Dataset entries

###

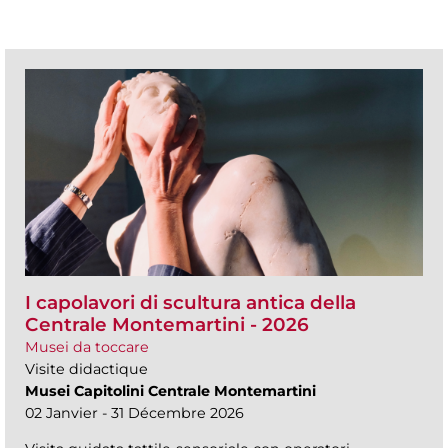
I capolavori di scultura antica della
Centrale Montemartini - 2026
Musei da toccare
Visite didactique
Musei Capitolini Centrale Montemartini
02 Janvier - 31 Décembre 2026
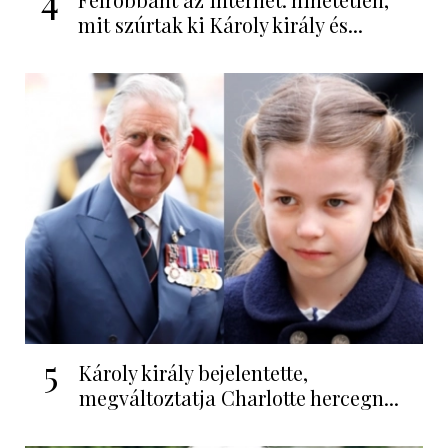
4
mit szúrtak ki Károly király és...
5
Károly király bejelentette,
megváltoztatja Charlotte hercegn...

###

-- EXERCISE --
Print all of the data above line for line, without any changes. Leave out the pictures.

-- SOLUTION FOR THIS PROBLEM --
I capolavori di scultura antica della
Centrale Montemartini - 2026
Musei da toccare
Visite didactique
Musei Capitolini Centrale Montemartini
02 Janvier - 31 Décembre 2026
4
mit szúrtak ki Károly király és...
5
Károly király bejelentette,
megváltoztatja Charlotte hercegn...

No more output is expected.